Let’s jump to the workhorse of the Tube Jig series, the one-eighth, one quarter, and three-eighths weights.  These are the sizes needed to fish the three to four inch tubes that will catch nearly any of the larger gamefish from Bass to Walleyes, to Pike to Great Lakes Trout and Salmon.  All of the weights are designed to accept hooks from 1/0 to 3/0.  The 1/0 should be used for two and one-half inch tubes.  The 2/0 and 3/0 hooks should be used for three inch tubes.  The four inch tubes need a 3/0 hook.  This flexibility allows you to cast a variety of weights and hook sizes to fit an array of tubes and fishing conditions.  Tube-M is the standard straight tube body in all three sizes.  Tube-TC makes five sizes within that range but features the tapered speed loading body.  These all take the standard 90 degree hook.

The Tube-TX is a twist on that.  It takes the 60 degree 410 or 413 hook.  This hook changes the action of the tube lure and makes it more weedless too.  I’d highly recommend this one for flipping under docks or dragging the bottom to simulate crawfish.  

Speaking of a twist, let’s talk about the Tube-G.  The Tube-G head also features a barbed collar to add a twister tail to the inside of the tube.  It’s the best of both worlds and a great bait to fish as a swim-bait.  Even if you don’t want to add a twister, the Tube-G mold also makes the two heaviest heads in the Do-It tube lure line up.  This one will make some one-half and three-quarter ounce heads for deep action or strong currents.  This head is very popular with fishermen seeking deep water Lake Trout whether its open water or through the ice.  Tubes can be fished vertically and have a great sweeping and searching action covering a six to eight foot radius.

Here again, these above-mentioned molds can be slightly modified to take a heaver hook like the 630 or 635.  This is required for use on bigger Pike, Muskies, and Great Lakes Trout and Salmon.  Those of you that fish the Great Lakes will want to discover the 3 to 4 inch pearl tube.  It is an awesome trout and salmon bait.

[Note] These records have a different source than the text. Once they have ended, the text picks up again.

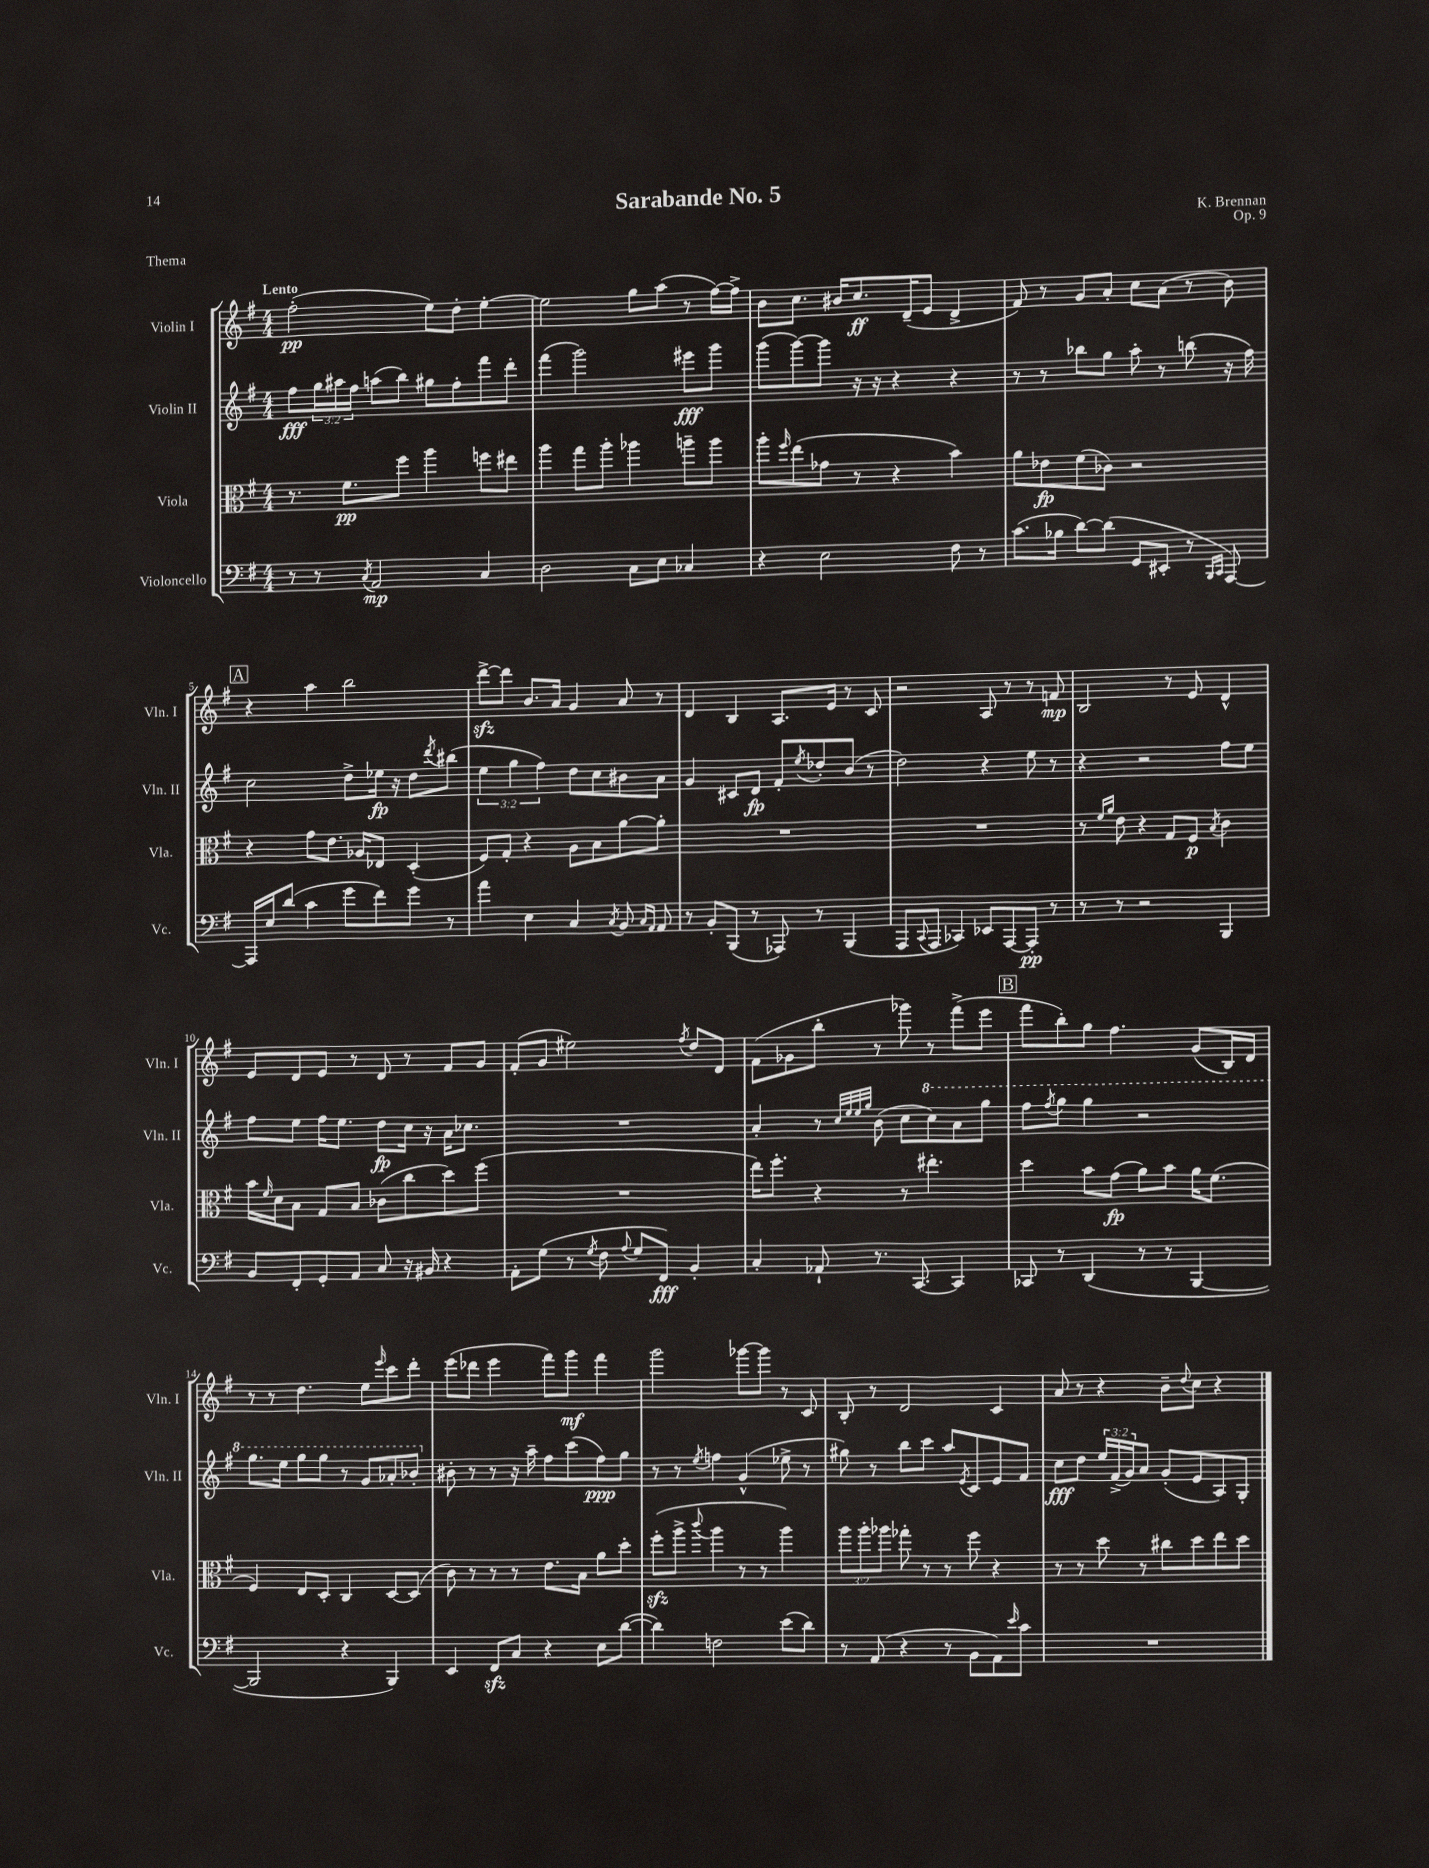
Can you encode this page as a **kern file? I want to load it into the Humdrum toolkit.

**kern	**kern	**kern	**kern
*staff4	*staff3	*staff2	*staff1
*clefF4	*clefC3	*clefG2	*clefG2
*k[f#]	*k[f#]	*k[f#]	*k[f#]
*M4/4	*M4/4	*M4/4	*M4/4
8r	8.r	8ff#	(2ff#'
8r	.	24gg	.
.	.	24aa#	.
.	8.f#	.	.
.	.	24ff#	.
8qC	.	.	.
2AA	.	(8aa	.
.	8ff#	8bb)	.
.	4aa	8gg#	8ee)
.	.	8ff#'	8dd'
4C	8ff	8fff#	[4ee'
.	8ee#	8ddd'	.
=	=	=	=
2D	4aa	(4fff#	2ee]
.	8gg	2ggg)	.
.	8aa'	.	.
8C	4aa-	.	8gg
8E	.	.	(8aa
4C-	8aa~	8eee#	8r
.	8aa	8ggg	[16ff#)
.	.	.	16ff#^]
=	=	=	=
4r	8aa'	(8ggg	8b
.	16qqff#	.	.
.	(8ee	[8ggg)	8.cc
2E	8g-	8ggg]	.
.	.	.	16b#
.	8r	16r	8.cc
.	.	16r	.
.	4r	4r	.
.	.	.	(16d~
.	.	.	8e
8F#	4b)	4r	4d^
8r	.	.	.
=	=	=	=
(8.c	8a	8r	8f#)
.	8e-	8r	8r
16B-	.	.	.
[8d)	(8f#	8bb-	8g
(8d]	8c-)	8gg	8a'
8GG	2r	8aa'	8cc
8EE#'	.	8r	(8a
8r	.	(8bb	8r
16qqBBB	.	.	.
16qqCC	.	.	.
[8AAA)	.	16r	8b)
.	.	16ff#)	.
=	=	=	=
16AAA]	4r	2cc	4r
16E	.	.	.
(8d	.	.	.
4c	8g	.	4aa
.	8.e	.	.
8g	.	8dd^	2bb
.	16A-	.	.
8f#)	8E-	16ee-	.
.	.	16r	.
8g	(4D'	8dd	.
.	.	8qddd	.
8r	.	(8bb#	.
=	=	=	=
4a	8F#)	6ee	[8ddd^
.	8G'	.	8ddd]
.	.	6gg	.
4E	4r	.	8.b
.	.	6ff#)	.
.	.	.	16a
4C	8A	8dd	4g
.	8B	8cc	.
8qC	.	.	.
8BB	[8a	8b#	8a
16qqC	.	.	.
16qqAA	.	.	.
8AA	8a']	8a	8r
=	=	=	=
8r	1r	4g	4d
8BB'	.	.	.
(8BBB	.	8c#	4B
8r	.	8d	.
8AAA-)	.	8f#'	8.A
.	.	8qee	.
8r	.	8dd-'	.
.	.	.	16e
(4BBB	.	(8b	8r
.	.	8r	8c
=	=	=	=
8AAA	1r	2dd)	2r
8qqCC	.	.	.
8AAA	.	.	.
4CC-)	.	.	.
8EE-	.	4r	8A
[8AAA	.	.	8r
8AAA']	.	8ee	8r
8r	.	8r	8f
=	=	=	=
8r	8r	4r	2B
.	16qqf#	.	.
.	16qqa	.	.
8r	8e	.	.
2r	4r	2r	.
.	8G	.	8r
.	8F#	.	8e
.	8qB	.	.
4BBB	4c	8ff#	4d^^
.	.	8ee	.
=	=	=	=
8BB	16b	8ff#	8e
.	16qqf#	.	.
.	16d	.	.
8FF#'	8B	8ee	8d
8GG'	8G	16ff#	8e
.	.	8.ee	.
8AA	8B	.	8r
8C	(8c-	8dd	8d
16r	8cc	16cc	8r
16BB#	.	16r	.
4r	8dd)	16a	8f#
.	.	8.cc-	.
.	(8ff#	.	8g
=	=	=	=
8AA'	1r	1r	(8f#'
(8G	.	.	8g
8r	.	.	2ee#)
8qG	.	.	.
8F#	.	.	.
8qqA	.	.	.
8G	.	.	.
8FF#)	.	.	.
.	.	.	8qff#
4BB'	.	.	8dd
.	.	.	8d
=	=	=	=
4C'	16ee)	4a'	(8f#
.	8.ff#'	.	.
.	.	.	8g-
8AA-`	4r	8r	8bb'
.	.	32qqcc	.
.	.	32qqee	.
.	.	32qqee	.
.	.	32qqgg	.
8.r	.	(8b	8r
.	8r	8cc	8ggg-)
[8.CC	.	.	.
.	4.ee#'	8ccc)	8r
4CC]	.	8aa	(8fff#^
.	.	8ggg	8eee
=	=	=	=
8CC-	4dd	8fff#	8fff#
.	.	8qfff#	.
8r	.	8ggg	8bb')
(4DD	8b	4ggg	8gg
.	(8g	.	4.ff#
8r	8a)	2r	.
8r	8b	.	.
[4BBB	16a	.	(8g
.	(8.f#	.	.
.	.	.	16B)
.	.	.	16d
=	=	=	=
2BBB]	4F#)	8.ggg	8r
.	.	.	8r
.	.	16eee	.
.	8E	8ggg	4.dd
.	8D'	8ggg	.
4r	4C	8r	.
.	.	8gg	8ee
.	.	.	16qqeee
4BBB)	[8D	8aa-'	8ccc
.	(8D]	8bb-'	8ddd'
=	=	=	=
4EE	8c)	8b#'	(8eee
.	8r	8r	8ddd-
8FF#	8r	8r	4eee
8C	8r	16r	.
.	.	16aa~	.
4r	8.e	8ff#	8fff#)
.	.	(8ccc	8ggg
.	16B	.	.
8E	8a	8ff#)	4fff#
([8d	8dd'	8gg	.
=	=	=	=
4d])	(8ff#'	8r	2ggg
.	8aa^	8r	.
.	8qqccc	8qee	.
2F	4aa	4ff	.
.	8r	(4g^^	[8ggg-
.	8r	.	8ggg-]
(8e	4aa)	8ee-^	8r
8d)	.	8r	8c
=	=	=	=
8r	12aa	8gg#)	8B'
.	12aa'	.	.
(8AA	.	8r	8r
.	12aa-	.	.
4r	8gg-'	8bb	2d
.	8r	8ccc	.
8r	8r	8aa	.
.	.	8qe	.
8BB	8ff#	8c	.
8AA)	4r	8e	4c
16qqe	.	.	.
8c	.	8f#	.
=	=	=	=
1r	8r	8cc	8a
.	8r	8dd	8r
.	8dd	24ee	4r
.	.	(24f#^	.
.	.	24g)	.
.	8r	8a	.
.	8cc#	(8g'	8b~
.	.	.	8qqdd
.	8dd	8e	8cc
.	8ee	8A)	4r
.	8dd	8G'	.
==	==	==	==
*-	*-	*-	*-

The one thing I would like to cover is scent.  The tube lure is the perfect vessel to add scent.  Thick scents like Pro-Cure Sticky Gel can be squirted into the cavity and last up to a half hour or more.  For thinner scents, add a little chenille or pipe cleaner to the shank to soak up the juices.  There are a lot of different scents available to match nearly any hatch.  Plain garlic or cod liver oil can be good for nearly anything.

Tubes have withstood the test of time.  After thirty years, this lure has caught nearly anything that swims.  With this great variety of Do-It Molds, you can produce nearly any head needed to fish this great lure most efficiently.  And as always, you can’t beat catching a fish on a lure that you made yourself.